È stata un’esperienza indubbiamente molto forte. Sono arrivato circa un mese prima dello scoppio della guerra a raccontare l’attesa. Il documentario ha poi comunque seguito anche la fine delle ostilità. Ciò che mi ha impressionato è che prima della guerra, nonostante un dittatore terribile, nel paese c’era una struttura sociale, i negozi avevano le scritte in inglese e coesisteva un interscambio culturale. Finita la guerra, il vuoto rimasto è stato riempito dall’Isis con le conseguenze che conosciamo.
Su Erba e Avetrana faccio una premessa. Con Fulvio Benelli, coautore del format “Tutta la Verità”, avevamo iniziato a fare programmi studiando delle indagini, ineccepibili, della Guardia di Finanza e delle Procure competenti. Dopo l’Infiltrato - Operazione clinica degli orrori (nella clinica Santa Rita di Milano venivano effettuati interventi non necessari al solo scopo di ottenere rimborsi n.d.r.) e Indagine Villa Borea (maltrattamenti a danno di anziani nella casa di riposo di Sanremo n.d.r.), ci viene in mente l’idea di Tutta la Verità: film documentari su casi giudiziari che invece, studiandoli a fondo, non ci avevano convinto. Attraverso la casa di produzione Verve li abbiamo proposti a Discovery che li ha trasmessi in prima serata.
Sono indubbiamente due dei casi giudiziari più controversi degli ultimi anni ma perché avete scelto proprio questi?
Erba sembrerebbe il classico caso da scuola: testimone, prova del Dna e confessione. Caso risolto. Ma non è proprio così. Ci soni molti elementi, fondamentali, che andavano portati alla luce. E i dubbi restano. Avetrana è una riflessione su noi stessi, sul nostro lavoro. I media, in molti casi, hanno una forte influenza. Il circo mediatico influenza gli spettatori, ma soprattutto la giuria popolare. E la procura può influenzare, a seconda di quanto troppo spesso trapela, quel circo mediatico. L’abbraccio tra giustizia e media quindi può essere fatale.
Di Avetrana mi ha molto colpito l’intervista a Valentina Misseri. Lei è fermamente convinta che sia stato il padre ad uccidere la cugina, Sarah Scazzi. Tu che cosa pensi?
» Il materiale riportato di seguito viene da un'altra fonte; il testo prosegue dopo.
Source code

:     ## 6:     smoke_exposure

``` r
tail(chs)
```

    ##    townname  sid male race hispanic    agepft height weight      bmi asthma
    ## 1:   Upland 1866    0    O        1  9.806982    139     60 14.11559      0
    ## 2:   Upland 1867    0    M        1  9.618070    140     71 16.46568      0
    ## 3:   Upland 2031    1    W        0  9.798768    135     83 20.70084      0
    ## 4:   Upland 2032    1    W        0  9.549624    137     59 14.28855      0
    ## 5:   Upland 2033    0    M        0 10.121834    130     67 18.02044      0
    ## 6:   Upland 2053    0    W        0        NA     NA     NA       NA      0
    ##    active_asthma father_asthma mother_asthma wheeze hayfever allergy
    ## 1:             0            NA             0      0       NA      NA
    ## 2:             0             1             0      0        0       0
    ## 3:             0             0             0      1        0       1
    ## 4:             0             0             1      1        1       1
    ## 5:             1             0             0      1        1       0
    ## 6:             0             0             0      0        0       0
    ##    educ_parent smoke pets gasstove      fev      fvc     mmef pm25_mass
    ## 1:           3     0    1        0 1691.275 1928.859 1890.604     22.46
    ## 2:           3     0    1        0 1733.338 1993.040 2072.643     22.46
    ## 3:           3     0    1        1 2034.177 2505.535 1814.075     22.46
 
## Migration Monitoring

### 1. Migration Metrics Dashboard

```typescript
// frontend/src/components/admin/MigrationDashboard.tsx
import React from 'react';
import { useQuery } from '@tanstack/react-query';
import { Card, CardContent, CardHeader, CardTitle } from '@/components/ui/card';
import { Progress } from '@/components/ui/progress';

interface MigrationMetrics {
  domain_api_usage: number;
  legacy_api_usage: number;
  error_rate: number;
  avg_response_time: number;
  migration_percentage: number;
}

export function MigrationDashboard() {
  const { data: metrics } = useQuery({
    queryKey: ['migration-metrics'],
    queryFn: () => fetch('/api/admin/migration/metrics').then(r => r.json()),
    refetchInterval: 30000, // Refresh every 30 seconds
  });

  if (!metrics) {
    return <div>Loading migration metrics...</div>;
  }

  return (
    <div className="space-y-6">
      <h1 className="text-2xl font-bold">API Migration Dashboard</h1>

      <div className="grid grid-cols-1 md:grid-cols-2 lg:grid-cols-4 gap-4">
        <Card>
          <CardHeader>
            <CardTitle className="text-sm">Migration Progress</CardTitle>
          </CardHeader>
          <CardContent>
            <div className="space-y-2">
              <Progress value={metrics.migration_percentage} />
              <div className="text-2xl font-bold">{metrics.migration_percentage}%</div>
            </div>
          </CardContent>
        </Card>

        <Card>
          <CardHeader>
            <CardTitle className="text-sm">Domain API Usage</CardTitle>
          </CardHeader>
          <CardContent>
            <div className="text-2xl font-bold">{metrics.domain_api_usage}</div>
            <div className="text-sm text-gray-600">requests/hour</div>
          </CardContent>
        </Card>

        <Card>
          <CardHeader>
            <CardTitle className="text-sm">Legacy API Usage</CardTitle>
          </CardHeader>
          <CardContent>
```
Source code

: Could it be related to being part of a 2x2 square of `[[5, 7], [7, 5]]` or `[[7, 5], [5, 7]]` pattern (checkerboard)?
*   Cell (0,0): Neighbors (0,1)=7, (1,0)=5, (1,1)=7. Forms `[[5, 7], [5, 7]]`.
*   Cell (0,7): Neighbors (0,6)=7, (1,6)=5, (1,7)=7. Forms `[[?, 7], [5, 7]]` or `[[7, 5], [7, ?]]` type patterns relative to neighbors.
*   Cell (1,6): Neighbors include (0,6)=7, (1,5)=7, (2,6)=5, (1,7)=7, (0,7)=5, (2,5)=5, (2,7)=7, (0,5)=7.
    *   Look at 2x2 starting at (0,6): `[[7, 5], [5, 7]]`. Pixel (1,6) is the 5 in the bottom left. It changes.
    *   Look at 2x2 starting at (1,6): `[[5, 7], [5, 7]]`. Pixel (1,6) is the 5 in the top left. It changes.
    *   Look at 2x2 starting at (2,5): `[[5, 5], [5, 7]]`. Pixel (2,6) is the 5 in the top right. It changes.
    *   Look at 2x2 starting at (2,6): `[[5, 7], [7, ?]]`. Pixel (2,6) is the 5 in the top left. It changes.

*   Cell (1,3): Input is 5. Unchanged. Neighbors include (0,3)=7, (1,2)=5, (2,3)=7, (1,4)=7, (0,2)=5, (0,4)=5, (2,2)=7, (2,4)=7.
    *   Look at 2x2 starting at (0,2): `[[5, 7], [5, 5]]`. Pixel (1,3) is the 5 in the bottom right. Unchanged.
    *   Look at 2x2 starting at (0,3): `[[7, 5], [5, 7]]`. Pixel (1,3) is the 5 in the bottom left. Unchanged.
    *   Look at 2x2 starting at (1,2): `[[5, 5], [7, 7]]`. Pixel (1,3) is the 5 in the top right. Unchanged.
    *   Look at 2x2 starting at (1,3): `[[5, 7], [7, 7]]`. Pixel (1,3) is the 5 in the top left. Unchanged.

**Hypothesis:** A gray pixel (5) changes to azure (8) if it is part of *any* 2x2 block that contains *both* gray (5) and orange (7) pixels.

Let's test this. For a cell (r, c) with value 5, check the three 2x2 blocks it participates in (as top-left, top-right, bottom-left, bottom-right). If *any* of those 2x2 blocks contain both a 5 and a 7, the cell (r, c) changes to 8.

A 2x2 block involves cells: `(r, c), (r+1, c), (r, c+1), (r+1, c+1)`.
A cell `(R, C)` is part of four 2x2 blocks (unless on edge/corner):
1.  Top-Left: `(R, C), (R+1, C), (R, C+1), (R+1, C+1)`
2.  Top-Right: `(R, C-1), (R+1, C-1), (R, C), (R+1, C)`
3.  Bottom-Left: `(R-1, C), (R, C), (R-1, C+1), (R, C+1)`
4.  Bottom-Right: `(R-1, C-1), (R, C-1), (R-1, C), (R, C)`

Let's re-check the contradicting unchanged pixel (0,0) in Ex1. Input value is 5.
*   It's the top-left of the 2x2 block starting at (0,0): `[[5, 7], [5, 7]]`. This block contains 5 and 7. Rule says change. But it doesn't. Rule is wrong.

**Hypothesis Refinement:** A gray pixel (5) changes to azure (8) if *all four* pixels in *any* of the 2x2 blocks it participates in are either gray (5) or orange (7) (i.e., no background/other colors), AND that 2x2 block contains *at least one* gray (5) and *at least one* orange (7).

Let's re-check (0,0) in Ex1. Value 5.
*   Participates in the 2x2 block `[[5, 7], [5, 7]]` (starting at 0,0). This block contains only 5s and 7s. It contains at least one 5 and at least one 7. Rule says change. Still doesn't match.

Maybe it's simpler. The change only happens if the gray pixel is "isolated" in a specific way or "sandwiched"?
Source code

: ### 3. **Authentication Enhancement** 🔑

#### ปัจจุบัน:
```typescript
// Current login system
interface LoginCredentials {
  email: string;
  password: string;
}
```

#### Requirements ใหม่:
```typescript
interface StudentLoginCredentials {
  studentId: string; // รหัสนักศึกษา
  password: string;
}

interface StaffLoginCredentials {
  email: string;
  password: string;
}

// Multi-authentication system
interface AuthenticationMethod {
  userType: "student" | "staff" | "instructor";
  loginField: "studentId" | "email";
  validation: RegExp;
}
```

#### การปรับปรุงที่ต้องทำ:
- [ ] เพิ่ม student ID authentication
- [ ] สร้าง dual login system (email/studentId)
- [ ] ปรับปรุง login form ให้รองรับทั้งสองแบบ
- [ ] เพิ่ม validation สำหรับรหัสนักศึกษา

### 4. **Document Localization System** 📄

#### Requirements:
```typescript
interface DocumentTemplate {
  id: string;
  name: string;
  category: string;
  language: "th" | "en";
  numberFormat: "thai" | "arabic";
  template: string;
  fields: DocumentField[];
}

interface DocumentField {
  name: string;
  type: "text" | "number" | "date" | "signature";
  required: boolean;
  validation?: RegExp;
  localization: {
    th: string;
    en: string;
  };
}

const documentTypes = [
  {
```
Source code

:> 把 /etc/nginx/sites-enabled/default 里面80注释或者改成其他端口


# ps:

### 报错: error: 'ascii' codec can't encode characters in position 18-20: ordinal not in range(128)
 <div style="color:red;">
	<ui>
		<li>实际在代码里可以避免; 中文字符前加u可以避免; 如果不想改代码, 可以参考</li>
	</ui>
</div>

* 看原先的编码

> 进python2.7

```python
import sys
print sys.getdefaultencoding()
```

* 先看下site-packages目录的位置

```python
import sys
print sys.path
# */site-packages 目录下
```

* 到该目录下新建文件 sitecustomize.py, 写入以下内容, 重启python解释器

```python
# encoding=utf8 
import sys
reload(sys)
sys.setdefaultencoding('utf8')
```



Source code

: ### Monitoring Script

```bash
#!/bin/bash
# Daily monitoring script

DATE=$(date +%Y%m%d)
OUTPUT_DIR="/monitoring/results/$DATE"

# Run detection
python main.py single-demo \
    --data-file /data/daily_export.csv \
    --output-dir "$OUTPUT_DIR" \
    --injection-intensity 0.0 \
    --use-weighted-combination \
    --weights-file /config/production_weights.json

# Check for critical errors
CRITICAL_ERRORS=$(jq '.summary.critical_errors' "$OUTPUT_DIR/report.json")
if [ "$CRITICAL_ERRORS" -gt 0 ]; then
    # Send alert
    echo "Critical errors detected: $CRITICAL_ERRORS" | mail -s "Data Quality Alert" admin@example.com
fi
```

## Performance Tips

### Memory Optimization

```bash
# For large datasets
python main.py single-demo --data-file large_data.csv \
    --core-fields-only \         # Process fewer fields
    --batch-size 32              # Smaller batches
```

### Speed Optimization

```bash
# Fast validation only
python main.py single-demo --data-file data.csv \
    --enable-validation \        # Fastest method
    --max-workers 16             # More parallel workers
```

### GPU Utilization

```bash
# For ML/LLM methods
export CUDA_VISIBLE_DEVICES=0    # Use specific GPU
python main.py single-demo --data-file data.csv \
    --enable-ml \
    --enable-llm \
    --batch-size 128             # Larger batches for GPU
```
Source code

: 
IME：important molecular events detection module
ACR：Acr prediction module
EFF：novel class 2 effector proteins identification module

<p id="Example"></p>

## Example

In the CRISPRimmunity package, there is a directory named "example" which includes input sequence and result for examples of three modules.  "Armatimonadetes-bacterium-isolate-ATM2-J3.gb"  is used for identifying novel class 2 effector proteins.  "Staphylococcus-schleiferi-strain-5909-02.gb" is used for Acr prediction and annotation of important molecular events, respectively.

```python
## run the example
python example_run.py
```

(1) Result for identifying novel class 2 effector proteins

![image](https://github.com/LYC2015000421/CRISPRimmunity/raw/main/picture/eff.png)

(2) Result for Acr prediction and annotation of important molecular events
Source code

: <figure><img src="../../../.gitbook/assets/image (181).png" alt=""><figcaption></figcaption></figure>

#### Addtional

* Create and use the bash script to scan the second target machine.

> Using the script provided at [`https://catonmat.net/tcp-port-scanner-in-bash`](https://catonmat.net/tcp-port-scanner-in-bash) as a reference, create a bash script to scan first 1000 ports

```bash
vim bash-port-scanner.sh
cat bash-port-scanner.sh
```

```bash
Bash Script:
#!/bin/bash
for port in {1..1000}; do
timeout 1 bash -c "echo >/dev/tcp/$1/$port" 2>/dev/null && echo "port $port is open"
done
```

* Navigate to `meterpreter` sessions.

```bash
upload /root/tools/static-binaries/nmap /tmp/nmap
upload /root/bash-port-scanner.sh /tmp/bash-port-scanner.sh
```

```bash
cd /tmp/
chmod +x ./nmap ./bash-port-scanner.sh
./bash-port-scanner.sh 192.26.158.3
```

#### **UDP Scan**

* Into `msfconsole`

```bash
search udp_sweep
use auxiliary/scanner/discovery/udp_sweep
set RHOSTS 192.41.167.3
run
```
Valentina Misseri è un’eroina dolente. È un personaggio tragico perché in entrambi i casi è una vittima condannata ad una sofferenza infinita. In un caso ha un padre assassino, nell’altro la madre e la sorella. E dato che porta avanti la sua battaglia partendo dagli atti processuali, che motivo avrebbe di dire che è stato il padre? Ricordiamoci che la condanna di Cosima e Sabrina, si basa su un’ipotetica bugia di Sarah. Non è una prova e non è nemmeno un indizio, per me, semmai un’ipotesi. A mio avviso su Avetrana e su Erba non si è andati oltre ogni ragionevole dubbio.
Progetti futuri?
Con Fulvio stiamo pensando di trattare la storia di Pantani, ci piacerebbe andare a fondo sulla sua vicenda. Inoltre abbiamo scritto da tempo una sceneggiatura, “Crimine Infinito”, sulle ramificazioni mondiali della ‘ndrangheta, davvero impensabili, un progetto al quale teniamo moltissimo.